THE INPUT:
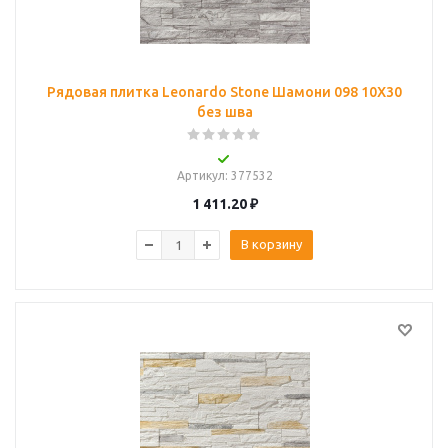
Рядовая плитка Leonardo Stone Шамони 098 10Х30
без шва
Артикул
: 377532
1 411.20
₽
В корзину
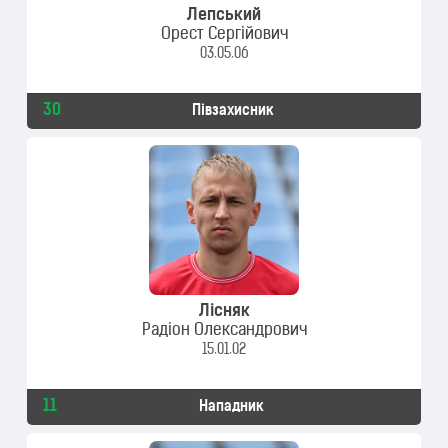
Лепський
Орест Сергійович
03.05.06
30
Півзахисник
Лісняк
Радіон Олександрович
15.01.02
11
Нападник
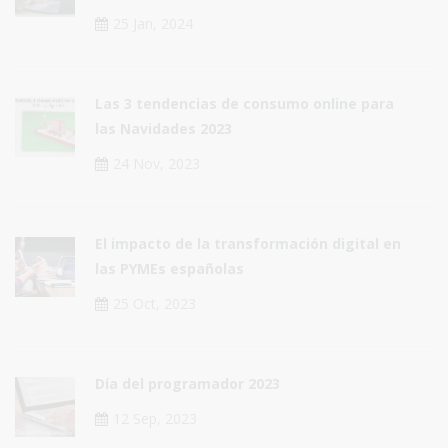
25 Jan, 2024
Las 3 tendencias de consumo online para
las Navidades 2023
24 Nov, 2023
El impacto de la transformación digital en
las PYMEs españolas
25 Oct, 2023
Día del programador 2023
12 Sep, 2023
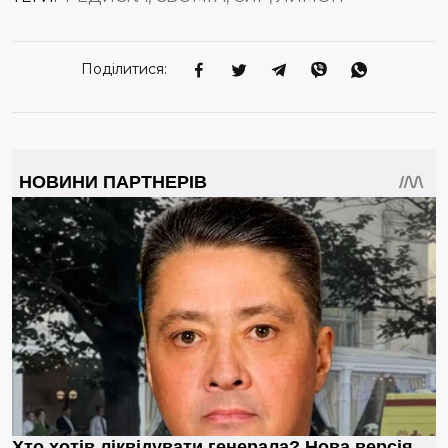
Поділитися:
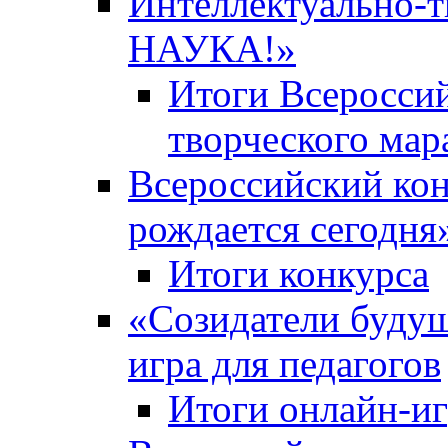
Интеллектуально-
НАУКА!»
Итоги Всероссий
творческого ма
Всероссийский кон
рождается сегодня
Итоги конкурса
«Cозидатели будущ
игра для педагогов
Итоги онлайн-и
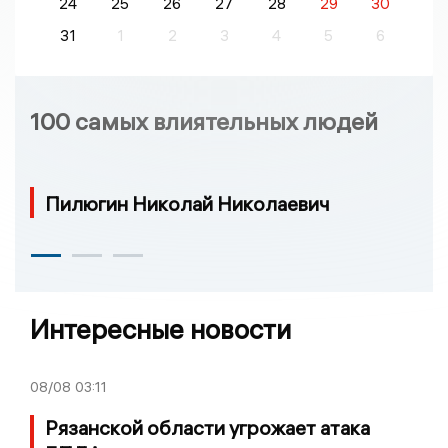
24
25
26
27
28
29
30
31
1
2
3
4
5
6
100 самых влиятельных людей
Пилюгин Николай Николаевич
Интересные новости
08/08
03:11
Рязанской области угрожает атака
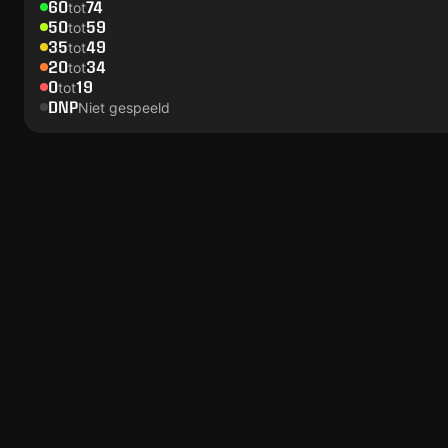
60
74
tot
50
59
tot
35
49
tot
20
34
tot
0
19
tot
DNP
Niet gespeeld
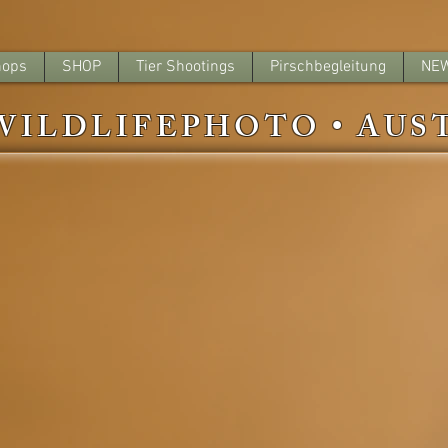
hops
SHOP
Tier Shootings
Pirschbegleitung
NE
ILDLIFEPHOTO • AUS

PROBLEM TO WORK ON: Return the text of all the records above character for character, without the pictures.

RESPONSE:
Рядовая плитка Leonardo Stone Шамони 098 10Х30
без шва
Артикул
: 377532
1 411.20
₽
В корзину
Лепський
Орест Сергійович
03.05.06
30
Півзахисник
Лісняк
Радіон Олександрович
15.01.02
11
Нападник
25 Jan, 2024
Las 3 tendencias de consumo online para
las Navidades 2023
24 Nov, 2023
El impacto de la transformación digital en
las PYMEs españolas
25 Oct, 2023
Día del programador 2023
12 Sep, 2023
Поділитися:
Интеллектуально-
НАУКА!»
Итоги Всероссий
творческого ма
Всероссийский кон
рождается сегодня
Итоги конкурса
«Cозидатели будущ
игра для педагогов
Итоги онлайн-и
24
25
26
27
28
29
30
31
1
2
3
4
5
6
100 самых влиятельных людей
Пилюгин Николай Николаевич
Интересные новости
08/08
03:11
Рязанской области угрожает атака
60
74
tot
50
59
tot
35
49
tot
20
34
tot
0
19
tot
DNP
Niet gespeeld
hops
SHOP
Tier Shootings
Pirschbegleitung
NE
ILDLIFEPHOTO • AUS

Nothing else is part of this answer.